На самом деле не особенно. Плавиковой кислоты и четырехфтористого кремния, возникающего при ее реакции с остаточным материалом в охерях, в воздухе чрезвычайно мало — они настолько агрессивны, что немедленно (в пределах минуты) реагируют со всем окружающим, а скорость их поступления более или менее понятна и низка. В самых фтористых районах системы (например, районе Зеленых Змиев), количество «старого» флюорита на полу — единственного источника плавиковой кислоты — не превосходит килограмма на квадратный метр, возраст его россыпи не менее миллиона лет, а растворено не более пятой части его количества. То есть — в самых «опасных» участках на квадратный метр пола пещеры за миллион лет образовалось около ста грамм плавиковой кислоты. Пересчитав на время пребывания спелеологов в пещере, получаем исчезающе малые и совершенно не опасные цифры.
Сероводород поопаснее, но в нормальных условиях он за пределы охери не выходит, да и опасные его концентрации просто чувствуются по мощному запаху. А то, что получает спелеолог за месячную экспедицию, примерно соответствует тому, что он вдохнет, разбив на сковородку одно тухлое яйцо.
С серной кислотой еще проще. Она не летуча и потому, если охерь не кушать, попадает только на кожу, причем в абсолютно не опасных количествах. Кушать охерь, правда, приходится — она вездесуща — но весьма понемногу. И это уже не так безобидно. Хотя дело тут скорее даже не в серной кислоте, а в том, что местами в охерях все-таки немало гидротермальных продуктов, в том числе минералов, содержащих весьма не безобидные металлы, вплоть до свинца и ртути.
Так что страхи по поводу того, чем мы в пещере дышим, не обоснованы совершенно. Но — разумная осторожность в районах с хорошо сохранившимися гидротермальными продуктами — абсолютно необходима. А при наличии оной — порядок, и залог тому — например, мое собственное здоровье, на котором почти двадцать лет экспедиций в Кап-Кутан отразились только в лучшую сторону.
Забавно, но, как я уже отмечал, все эти перипетии вокруг охерей были абсолютно излишни: в отличие от геологов и минералогов, для биологов было абсолютно очевидно наличие чего-либо в этом роде. По зияющим дырам в кормовой цепи биоценоза пещер. Чрезвычайно прискорбно. Спелеология тем и приятнее других наук, что в ней еще не совсем потерялось из-за чрезмерно узкой специализации понимание того, что все в природе взаимосвязано и что нельзя изучать минералы отдельно, а животных отдельно. И вместо привноса узкой специализации из других наук очень хотелось бы видеть некий органичный сплав, в котором подобные «очевидности» не терялись бы на долгие годы.

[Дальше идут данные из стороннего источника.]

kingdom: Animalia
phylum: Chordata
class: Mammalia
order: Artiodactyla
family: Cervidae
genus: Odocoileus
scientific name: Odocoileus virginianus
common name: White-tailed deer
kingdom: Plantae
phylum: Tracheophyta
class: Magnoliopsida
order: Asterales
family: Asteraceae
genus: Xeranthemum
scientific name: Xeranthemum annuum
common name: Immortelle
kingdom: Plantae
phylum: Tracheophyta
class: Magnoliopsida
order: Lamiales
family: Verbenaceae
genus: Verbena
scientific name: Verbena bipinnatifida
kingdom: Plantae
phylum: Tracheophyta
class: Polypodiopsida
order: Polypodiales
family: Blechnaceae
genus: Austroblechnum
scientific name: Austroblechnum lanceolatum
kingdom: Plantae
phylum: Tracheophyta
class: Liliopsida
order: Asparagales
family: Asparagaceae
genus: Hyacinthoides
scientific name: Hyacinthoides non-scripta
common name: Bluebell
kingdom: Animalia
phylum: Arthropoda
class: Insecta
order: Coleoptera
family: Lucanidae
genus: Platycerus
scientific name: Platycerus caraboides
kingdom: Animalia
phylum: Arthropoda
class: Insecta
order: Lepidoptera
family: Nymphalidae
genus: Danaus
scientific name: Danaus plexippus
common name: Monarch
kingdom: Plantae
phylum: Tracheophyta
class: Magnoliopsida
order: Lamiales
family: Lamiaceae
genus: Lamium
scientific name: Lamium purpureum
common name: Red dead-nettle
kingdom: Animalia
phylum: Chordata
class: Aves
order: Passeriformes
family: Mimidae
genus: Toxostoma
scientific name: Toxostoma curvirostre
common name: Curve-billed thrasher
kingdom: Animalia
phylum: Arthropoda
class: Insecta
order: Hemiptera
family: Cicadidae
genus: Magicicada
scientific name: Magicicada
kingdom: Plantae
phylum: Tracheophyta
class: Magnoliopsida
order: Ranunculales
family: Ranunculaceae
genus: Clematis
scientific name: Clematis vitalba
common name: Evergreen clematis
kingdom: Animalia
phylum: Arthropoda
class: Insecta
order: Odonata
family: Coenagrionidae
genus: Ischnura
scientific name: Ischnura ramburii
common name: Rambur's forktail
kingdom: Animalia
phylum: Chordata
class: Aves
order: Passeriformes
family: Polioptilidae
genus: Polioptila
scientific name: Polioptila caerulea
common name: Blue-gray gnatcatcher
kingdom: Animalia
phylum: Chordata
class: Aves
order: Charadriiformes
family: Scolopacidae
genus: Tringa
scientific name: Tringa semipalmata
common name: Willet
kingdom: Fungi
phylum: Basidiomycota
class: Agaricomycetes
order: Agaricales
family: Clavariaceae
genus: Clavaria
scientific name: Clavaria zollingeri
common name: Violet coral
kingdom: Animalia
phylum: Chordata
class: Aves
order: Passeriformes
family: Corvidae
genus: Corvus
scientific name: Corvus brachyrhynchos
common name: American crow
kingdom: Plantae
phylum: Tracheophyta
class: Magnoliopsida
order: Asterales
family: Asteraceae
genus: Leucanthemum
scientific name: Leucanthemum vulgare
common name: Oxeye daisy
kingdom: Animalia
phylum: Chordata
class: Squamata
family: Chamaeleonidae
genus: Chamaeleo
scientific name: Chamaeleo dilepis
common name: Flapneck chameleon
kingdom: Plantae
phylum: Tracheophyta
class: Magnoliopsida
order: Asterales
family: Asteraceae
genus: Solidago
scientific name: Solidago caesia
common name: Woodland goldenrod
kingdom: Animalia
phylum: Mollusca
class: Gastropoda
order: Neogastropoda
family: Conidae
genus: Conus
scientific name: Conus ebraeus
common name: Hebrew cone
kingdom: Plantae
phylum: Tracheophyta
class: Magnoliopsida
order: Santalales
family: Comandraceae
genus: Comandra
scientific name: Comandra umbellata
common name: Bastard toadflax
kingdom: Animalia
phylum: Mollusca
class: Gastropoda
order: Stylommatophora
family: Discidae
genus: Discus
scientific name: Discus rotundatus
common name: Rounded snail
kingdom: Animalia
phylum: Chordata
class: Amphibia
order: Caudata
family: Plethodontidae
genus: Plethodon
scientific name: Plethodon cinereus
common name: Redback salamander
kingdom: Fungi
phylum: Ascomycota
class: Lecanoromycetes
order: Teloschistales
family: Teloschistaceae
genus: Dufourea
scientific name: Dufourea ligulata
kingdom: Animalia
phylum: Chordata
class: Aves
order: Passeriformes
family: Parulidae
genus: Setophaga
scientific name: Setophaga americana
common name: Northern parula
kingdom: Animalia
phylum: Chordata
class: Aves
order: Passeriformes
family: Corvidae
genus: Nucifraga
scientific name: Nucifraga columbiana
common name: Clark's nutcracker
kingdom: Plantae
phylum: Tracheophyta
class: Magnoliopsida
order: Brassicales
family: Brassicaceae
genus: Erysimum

Микробиологические аспекты геологии и минералогии пещер только недавно начали изучаться, и похоже, что скоро станут одним из важнейших и интереснейших направлений. Вероятно, что описанный вариант серного цикла отнюдь не уникален для Кап-Кутана. Сходные с охерью субстанции имеются, например, на верхних этажах пропасти Снежная на Кавказе и в нескольких других пещерах.
Причем серным циклом дело не ограничивается. Чуть ли не во всех пещерах, и даже в катакомбах Подмосковья, образуется исключительно любопытная субстанция, называемая лунным молоком, или горным молоком, натеки консистенции примерно воска, при сильном нажатии превращающиеся в совсем жидкую белую кашицу. Полвека назад ее трактовали как загустевший коллоидный раствор кальцита, но за последние двадцать лет обнаружилось, что в большинстве исследованных случаев без деятельности бактерий также не обошлось. Причем следы бактериальной активности совершенно явственны, но что за бактерии поработали, кажется, до сих пор не выяснено.
Что любопытно — еще в античные времена отмечались лечебные свойства лунного молока, и чуть ли не Гален всячески его пропагандировал как средство от довольно многих болезней. И, похоже, что это действительно так — когда мы еще в студенческие времена заинтересовались лунным молоком из Никитской катакомбы, мы были поражены, насколько его структура и химический состав похожи на уникальные лечебные грязи Крымских лиманов (типа озера Саки). Тот же спутанно-волокнистый каркас из нитевидных кристаллов гипса и кальцита, заполненный высокожелезистым коллоидом, обогащенным всевозможными микроэлементами, да еще и с какими-то органическими примесями. Ни в коем случае не призываю пробовать — лунного молока в природе существенно меньше, чем идентичной ему вышеуказанной грязи, а свойства должны быть чрезвычайно близки. Возможно другое. Пещеры — система простая и потому легко моделируемая. Вполне реально создать искусственные условия роста минерально-бактериальных субстанций типа лунного молока, причем с управляемыми свойствами. Это было бы гораздо интереснее.